共働き世帯は「家族がつながる住まい」を求める傾向に
新築を求める一次取得者は30~40代の共働き世帯が中心です。特にこの世帯は安心して子どもを育てられる環境を意識し、さらに家族団らんを強く考えつながる住まいづくりを目指す特徴があります。おそらく2011年3月11日の東日本大震災が影響しているのかも知れません。また、子ども室のあり方もプライバシーを重視した空間づくりではなく、やや開かれた空間づくりを心がけている傾向がみられます。家族のあり方も親子というよりは友達という関係性です。
30~40代で共働き世帯、そして友達家族のような和気あいあいとコミュニティがはずむ家族。間取りにどんな工夫が求められるのでしょうか?
家族がつながる住まいをつくる5つの工夫
具体的には次の5つのポイントを考えてみることです。■ポイント1:中入りリビング・ダイニングスタイル
玄関に入ると玄関ホールがあり、そこからすぐにダイニングに入る間取りです。家族が外出する。帰ってくる。とにかくいつでも顔を見ることができる、共有スペースを中心とした間取りです。
■ポイント2:ダイニングに家事コーナーを設ける
団らんの中心となるダイニングの近くに家事コーナーをつくり、そこをキーステーションとして家族の動線を考えます。
家事コーナーにはパソコン、家族関係の書類、学校関係の連絡など、情報のコミュニケーションの場になります。さらに家事の軽減にもつながっていきます。
■ポイント3:子ども部屋はコンパクトにする
受験期になれば自分の部屋に机が必要ですが、できる限り狭くし、共有の机を廊下などに設ける考え方です。子どもが小さいうちはダイニングなどで家族と触れ合い、見守られているといった安心感が子どもには大切です。子ども部屋をつくってもあまり個室化しないことです。
■ポイント4:玄関視線を意識した間取り
間取りを説明する際「気配を感じられる」という言葉が良く使われます。気配とは、はっきり見えないが周囲の様子から何となく漠然と感じられる様子のことです。
具体的な表現手法はスペースをずらす、吹抜けや中庭・抜け感を活かすなどです。又素材であればルーバーやスリガラス、乳白のポリカーボネイトなどを採用することでした。

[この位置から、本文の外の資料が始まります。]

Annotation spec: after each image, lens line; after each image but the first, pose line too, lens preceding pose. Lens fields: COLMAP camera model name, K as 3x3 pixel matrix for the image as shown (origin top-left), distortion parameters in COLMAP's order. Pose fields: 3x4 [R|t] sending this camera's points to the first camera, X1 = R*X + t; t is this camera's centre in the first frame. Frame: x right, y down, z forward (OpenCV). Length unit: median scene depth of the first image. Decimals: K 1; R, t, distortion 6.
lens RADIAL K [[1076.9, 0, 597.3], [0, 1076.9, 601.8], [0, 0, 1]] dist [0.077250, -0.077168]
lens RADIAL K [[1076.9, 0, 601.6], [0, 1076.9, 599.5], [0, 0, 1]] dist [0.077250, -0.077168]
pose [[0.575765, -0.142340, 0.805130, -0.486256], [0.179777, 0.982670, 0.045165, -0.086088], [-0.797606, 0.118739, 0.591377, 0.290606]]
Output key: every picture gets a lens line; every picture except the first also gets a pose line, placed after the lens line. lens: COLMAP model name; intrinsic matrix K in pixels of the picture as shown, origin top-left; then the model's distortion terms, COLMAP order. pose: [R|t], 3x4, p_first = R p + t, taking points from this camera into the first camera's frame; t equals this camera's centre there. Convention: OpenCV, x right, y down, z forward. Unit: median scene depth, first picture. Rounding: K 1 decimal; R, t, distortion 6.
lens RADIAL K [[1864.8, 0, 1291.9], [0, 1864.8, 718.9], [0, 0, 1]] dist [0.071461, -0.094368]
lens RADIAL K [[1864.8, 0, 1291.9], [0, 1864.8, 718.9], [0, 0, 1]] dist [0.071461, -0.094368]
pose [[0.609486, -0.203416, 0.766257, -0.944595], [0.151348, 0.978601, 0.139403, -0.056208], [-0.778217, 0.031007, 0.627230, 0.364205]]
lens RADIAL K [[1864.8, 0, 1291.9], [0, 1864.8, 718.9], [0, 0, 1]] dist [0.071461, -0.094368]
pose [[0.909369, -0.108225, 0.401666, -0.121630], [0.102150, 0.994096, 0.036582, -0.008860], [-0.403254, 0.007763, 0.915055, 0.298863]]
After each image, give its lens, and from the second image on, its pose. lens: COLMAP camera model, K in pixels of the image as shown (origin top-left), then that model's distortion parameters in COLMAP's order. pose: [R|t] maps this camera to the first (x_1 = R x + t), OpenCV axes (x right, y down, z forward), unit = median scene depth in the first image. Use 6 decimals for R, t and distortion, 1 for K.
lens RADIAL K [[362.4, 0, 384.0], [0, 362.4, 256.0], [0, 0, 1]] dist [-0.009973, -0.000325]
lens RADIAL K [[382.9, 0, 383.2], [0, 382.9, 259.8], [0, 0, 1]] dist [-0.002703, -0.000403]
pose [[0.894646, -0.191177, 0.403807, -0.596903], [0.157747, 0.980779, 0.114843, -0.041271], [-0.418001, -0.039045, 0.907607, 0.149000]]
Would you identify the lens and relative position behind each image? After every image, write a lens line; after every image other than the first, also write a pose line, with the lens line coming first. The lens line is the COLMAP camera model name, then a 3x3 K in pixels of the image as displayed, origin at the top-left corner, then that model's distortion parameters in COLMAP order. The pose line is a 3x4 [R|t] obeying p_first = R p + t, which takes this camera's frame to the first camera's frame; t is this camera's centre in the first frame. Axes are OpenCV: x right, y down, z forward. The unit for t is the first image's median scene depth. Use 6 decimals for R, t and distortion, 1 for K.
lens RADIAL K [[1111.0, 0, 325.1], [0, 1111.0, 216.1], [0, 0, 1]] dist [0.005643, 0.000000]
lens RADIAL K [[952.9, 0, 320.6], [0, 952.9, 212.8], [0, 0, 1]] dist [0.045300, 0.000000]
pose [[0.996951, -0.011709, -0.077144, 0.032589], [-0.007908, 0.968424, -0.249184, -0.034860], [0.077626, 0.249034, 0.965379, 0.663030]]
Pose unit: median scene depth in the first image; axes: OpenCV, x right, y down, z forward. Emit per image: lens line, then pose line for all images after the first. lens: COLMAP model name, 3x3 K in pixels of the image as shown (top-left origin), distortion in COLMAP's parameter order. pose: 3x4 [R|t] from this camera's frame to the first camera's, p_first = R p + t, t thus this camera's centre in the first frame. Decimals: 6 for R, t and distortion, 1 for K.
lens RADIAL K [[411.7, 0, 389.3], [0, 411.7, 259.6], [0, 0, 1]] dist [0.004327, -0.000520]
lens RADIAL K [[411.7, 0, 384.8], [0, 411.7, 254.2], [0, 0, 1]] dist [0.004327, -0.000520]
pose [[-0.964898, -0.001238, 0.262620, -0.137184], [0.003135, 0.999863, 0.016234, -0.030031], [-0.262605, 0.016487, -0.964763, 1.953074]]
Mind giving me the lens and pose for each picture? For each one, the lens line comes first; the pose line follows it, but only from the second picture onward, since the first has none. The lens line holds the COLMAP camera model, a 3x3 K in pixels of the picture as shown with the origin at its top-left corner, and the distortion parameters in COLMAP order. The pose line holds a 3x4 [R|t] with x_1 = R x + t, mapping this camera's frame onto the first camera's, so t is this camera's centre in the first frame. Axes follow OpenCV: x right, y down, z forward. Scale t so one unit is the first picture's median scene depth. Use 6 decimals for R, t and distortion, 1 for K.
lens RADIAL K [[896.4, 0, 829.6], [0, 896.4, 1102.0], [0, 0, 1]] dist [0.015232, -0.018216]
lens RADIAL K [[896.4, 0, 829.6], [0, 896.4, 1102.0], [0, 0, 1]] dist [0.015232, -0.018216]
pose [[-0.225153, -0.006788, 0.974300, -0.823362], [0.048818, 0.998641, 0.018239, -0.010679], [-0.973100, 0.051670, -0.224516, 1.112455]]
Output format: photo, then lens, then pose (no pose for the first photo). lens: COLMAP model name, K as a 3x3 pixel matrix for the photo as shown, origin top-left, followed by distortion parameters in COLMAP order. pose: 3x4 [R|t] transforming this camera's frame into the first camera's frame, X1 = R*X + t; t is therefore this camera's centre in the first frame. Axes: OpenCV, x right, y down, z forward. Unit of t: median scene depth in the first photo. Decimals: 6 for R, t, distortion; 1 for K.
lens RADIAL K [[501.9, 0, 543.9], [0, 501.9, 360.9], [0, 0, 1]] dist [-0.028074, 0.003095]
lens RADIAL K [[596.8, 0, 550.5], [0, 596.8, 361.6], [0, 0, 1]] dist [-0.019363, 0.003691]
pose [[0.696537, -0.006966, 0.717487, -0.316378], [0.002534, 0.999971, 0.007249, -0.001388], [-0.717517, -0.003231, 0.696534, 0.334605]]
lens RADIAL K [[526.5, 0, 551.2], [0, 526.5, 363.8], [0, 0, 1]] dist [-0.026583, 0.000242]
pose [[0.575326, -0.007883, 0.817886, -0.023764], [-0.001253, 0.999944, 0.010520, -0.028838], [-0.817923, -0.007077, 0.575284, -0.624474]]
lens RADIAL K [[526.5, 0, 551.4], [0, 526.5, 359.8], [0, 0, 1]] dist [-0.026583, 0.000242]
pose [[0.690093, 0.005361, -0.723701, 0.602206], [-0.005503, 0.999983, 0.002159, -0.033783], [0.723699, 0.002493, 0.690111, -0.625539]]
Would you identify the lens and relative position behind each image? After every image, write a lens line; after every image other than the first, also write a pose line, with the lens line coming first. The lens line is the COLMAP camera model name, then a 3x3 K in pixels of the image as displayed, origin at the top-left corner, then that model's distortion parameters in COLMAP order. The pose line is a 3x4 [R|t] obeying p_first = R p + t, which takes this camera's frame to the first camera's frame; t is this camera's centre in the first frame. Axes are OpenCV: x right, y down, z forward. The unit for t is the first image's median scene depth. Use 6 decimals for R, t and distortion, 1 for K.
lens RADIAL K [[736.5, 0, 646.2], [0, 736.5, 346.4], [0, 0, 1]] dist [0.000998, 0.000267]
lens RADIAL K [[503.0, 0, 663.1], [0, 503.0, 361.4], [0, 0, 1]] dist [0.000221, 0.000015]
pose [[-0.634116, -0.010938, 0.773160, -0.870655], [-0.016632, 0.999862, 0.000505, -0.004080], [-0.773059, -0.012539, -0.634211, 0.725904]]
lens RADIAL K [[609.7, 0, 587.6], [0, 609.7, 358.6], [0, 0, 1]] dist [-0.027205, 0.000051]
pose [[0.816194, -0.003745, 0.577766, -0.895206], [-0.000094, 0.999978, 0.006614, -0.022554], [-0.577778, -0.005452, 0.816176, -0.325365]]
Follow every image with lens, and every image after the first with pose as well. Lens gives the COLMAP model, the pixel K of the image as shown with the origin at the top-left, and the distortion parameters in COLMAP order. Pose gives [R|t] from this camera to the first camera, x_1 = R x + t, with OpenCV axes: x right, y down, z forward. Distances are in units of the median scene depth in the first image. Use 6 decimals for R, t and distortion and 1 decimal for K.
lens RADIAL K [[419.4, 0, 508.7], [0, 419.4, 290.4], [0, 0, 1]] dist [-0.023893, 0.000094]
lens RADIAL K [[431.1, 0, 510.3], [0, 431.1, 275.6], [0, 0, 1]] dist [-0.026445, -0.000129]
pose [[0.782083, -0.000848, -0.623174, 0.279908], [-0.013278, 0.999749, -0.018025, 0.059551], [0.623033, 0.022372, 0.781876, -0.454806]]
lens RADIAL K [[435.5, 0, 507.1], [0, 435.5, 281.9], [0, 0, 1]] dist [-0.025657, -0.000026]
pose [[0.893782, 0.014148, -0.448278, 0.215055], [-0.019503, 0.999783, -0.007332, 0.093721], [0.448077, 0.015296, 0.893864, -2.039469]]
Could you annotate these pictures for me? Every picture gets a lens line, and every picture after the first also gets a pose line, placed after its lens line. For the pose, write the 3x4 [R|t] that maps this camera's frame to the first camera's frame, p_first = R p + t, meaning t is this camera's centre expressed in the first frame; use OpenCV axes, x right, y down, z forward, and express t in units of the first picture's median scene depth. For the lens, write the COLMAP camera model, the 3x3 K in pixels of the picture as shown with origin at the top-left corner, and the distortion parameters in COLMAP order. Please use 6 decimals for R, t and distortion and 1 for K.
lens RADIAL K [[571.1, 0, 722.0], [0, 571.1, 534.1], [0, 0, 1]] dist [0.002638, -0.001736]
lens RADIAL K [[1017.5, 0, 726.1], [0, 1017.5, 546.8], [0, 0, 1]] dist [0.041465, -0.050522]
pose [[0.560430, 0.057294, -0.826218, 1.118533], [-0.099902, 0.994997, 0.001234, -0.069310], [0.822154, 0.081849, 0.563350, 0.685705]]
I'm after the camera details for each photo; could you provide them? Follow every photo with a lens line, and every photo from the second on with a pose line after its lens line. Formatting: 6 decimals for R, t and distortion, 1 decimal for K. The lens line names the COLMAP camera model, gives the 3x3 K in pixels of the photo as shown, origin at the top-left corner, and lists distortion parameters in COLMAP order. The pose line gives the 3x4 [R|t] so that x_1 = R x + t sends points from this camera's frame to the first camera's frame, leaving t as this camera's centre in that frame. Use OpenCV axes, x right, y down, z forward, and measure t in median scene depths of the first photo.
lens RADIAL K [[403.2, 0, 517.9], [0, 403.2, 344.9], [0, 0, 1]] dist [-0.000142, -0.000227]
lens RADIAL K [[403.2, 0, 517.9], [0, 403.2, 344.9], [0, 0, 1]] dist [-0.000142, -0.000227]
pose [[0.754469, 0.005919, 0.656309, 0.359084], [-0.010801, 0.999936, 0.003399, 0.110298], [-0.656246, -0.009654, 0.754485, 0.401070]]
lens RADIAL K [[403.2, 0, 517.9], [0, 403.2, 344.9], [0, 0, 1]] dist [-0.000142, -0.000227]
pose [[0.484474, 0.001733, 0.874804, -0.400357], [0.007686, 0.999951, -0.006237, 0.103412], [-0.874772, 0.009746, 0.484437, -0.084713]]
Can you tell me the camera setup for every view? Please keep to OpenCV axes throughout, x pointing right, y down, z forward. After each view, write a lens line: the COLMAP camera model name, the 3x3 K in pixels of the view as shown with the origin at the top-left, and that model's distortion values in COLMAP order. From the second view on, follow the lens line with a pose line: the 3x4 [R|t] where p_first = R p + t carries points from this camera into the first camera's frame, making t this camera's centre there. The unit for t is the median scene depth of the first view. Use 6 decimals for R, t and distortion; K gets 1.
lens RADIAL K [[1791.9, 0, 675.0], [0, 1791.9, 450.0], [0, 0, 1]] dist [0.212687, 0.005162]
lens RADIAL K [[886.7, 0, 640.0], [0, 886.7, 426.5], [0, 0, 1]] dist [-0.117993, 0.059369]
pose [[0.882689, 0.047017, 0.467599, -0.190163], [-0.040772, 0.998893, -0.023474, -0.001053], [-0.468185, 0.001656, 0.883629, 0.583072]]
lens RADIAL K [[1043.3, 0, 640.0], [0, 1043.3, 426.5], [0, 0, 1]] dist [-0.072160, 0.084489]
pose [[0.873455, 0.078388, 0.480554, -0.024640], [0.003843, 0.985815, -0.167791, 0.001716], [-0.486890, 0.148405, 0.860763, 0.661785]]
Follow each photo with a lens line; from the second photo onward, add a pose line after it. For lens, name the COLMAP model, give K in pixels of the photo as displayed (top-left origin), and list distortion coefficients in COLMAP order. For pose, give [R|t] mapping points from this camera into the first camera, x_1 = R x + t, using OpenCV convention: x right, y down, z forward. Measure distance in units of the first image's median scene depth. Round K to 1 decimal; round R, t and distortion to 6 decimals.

しかしこれからは玄関への視線をどうするかも大切なキーワードになるかも知れません。
外に開かれている玄関は友人・知人が入ってきます。特に30~40代の世帯は気軽に交流パーティなどを開催します。子どものコミュニケーションを発達させる意味でも、共有スペースからの玄関視線はどうなっているのかチェックしておくことです。
■ポイント5:ウッドデッキのアウトドアライフ
30~40代にとってアウトドアライフスタイルは特別なことではなく日常の楽しみのひとつです。あらかじめスペースを想定し、給水や排水を考えておくことです。そして周囲のプライバシーにも配慮した外構計画を立てておくことです。